I first read Manuel Arguilla’s ‘How My Brother Leon Brought Home a Wife’ (which is perhaps his most famous work). I read ‘Midsummer’ next, the second most renowned work. Both are love stories. The romantic Manuel Arguilla created characters with the ideal physical features, “The underpart of her arm is white and smooth” the manong in ‘Midsummer’ says. In ‘Heat,’ Mero’s biceps “were bigger, more rounded” than Polo’s, and he had “wide, powerful shoulders, a flat narrow waist, and high, lean hips.” As Jose Dalisay puts it in the book’s introduction, Arguilla’s stories were “lyrical odes to rippling muscles and shapely breasts.” Aside from his romanticism, however, Arguilla is also known for having immortalized the barrio of Nagrebcan in his stories, such as in ‘How My Brother Leon Brought Home a Wife,’ ‘Morning in Nagrebcan’ and others.
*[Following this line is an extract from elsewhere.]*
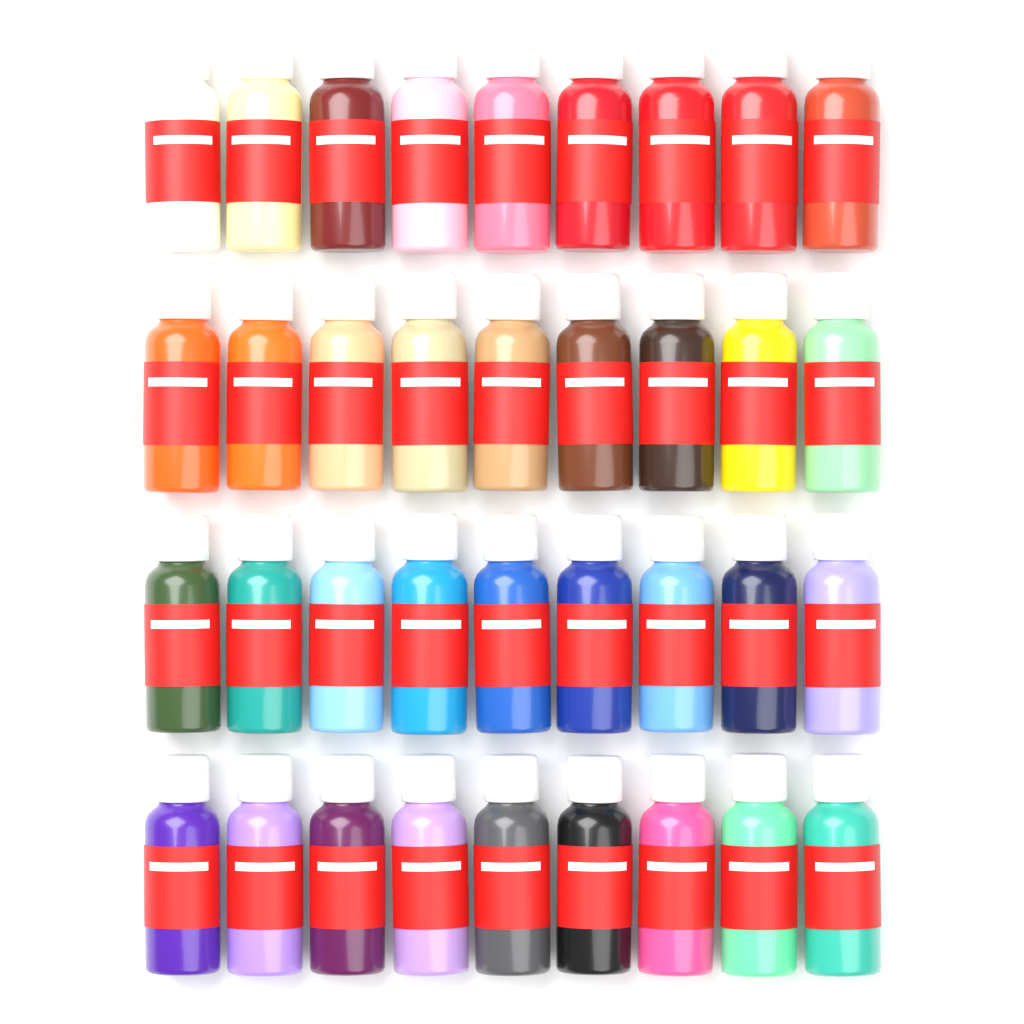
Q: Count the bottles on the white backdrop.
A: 36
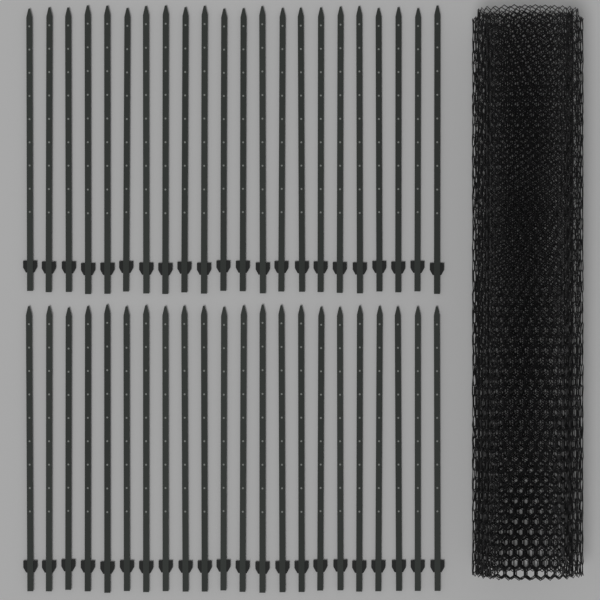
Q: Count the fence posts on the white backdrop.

He described pastoral scenes, scenes of a serene countryside, rolling hills, a roaring river and wide fields.
But Manuel Arguilla was not only a pastoral writer. He also wrote city stories—stories where the main characters live, work and challenge the city. Dalisay also calls them “marriage stories” since married couples are centered in each story. He wrote about a maid who was in love with her employer (‘The Man, the Maid and the Wife’), a grieving man planning to go on a vacation (‘The Long Vacation’) and a teacher who becomes too invested in an inside joke with his wife (‘Mr. Alisangco’). Arguilla also wrote “socialist” stories, so to speak, which foregrounds stories of hardships, poverty and resistance. He contributed to proletarian literature in stories like ‘Caps and Lower Case’ and ‘Rice’ which, for me are the best of his proletarian stories despite the characters being defeated in a sense. (I would prefer to call them social realist stories, but I guess the term used follows from ‘The Socialists’).
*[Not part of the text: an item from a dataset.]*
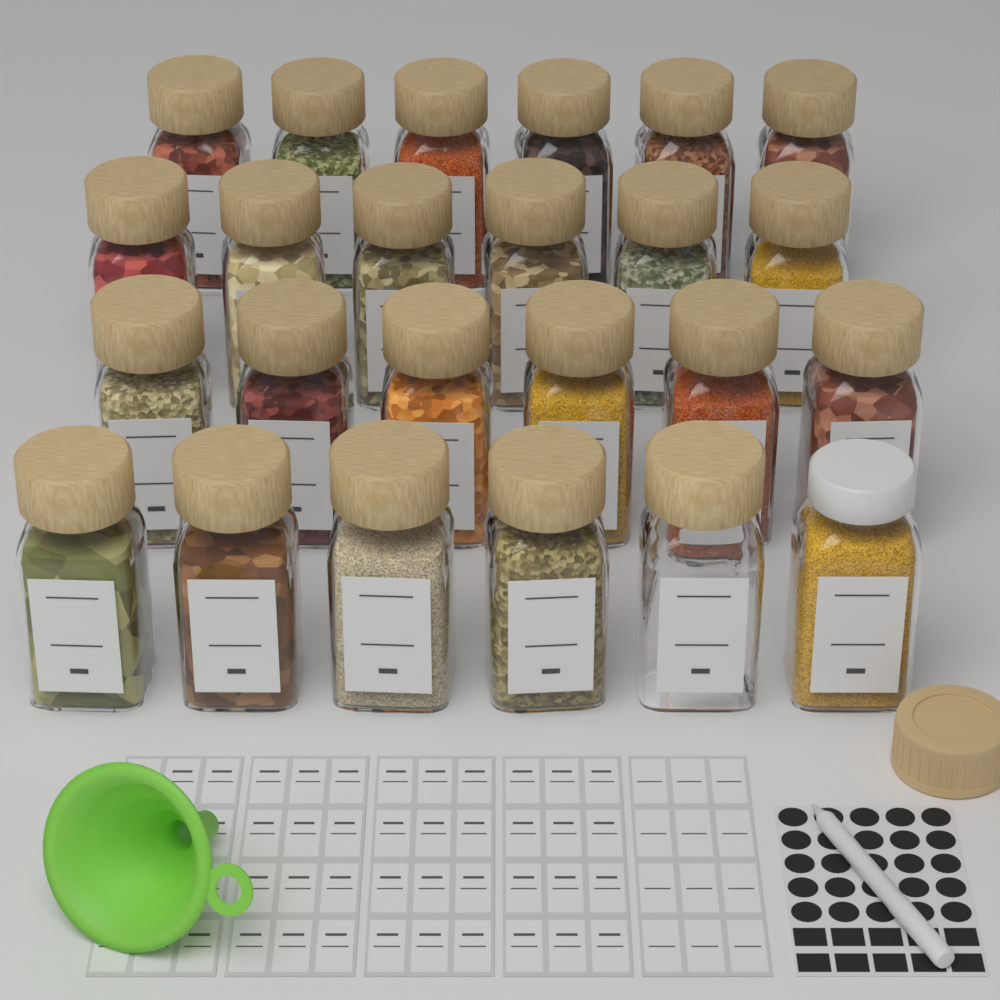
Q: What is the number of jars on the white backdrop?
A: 24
Like Dalisay laments in his introduction to the collection, Arguilla had such a short life. Executed by the Japanese for establishing a guerilla intelligence unit during the Occupation, Arguilla only published one (solely-authored) book only four years before his death. “The Essential Manuel Arguilla Reader” is a republication of Manuel Arguilla’s collection of stories, but it includes ‘outliers’ which constitute an additional five stories and an essay published in literary journals back then. These outliers give us deeper understanding into Arguilla’s range and acuity as a writer. He wrote love stories that are different from the pastoral ones which are also dissimilar from his social realist tales. This diversity reminds me of (myself as) a petty-bourgeois who must challenge and resolve contradictions within himself. Thus, reading Manuel Arguilla, for me, was an exercise of self-reflection and evaluation.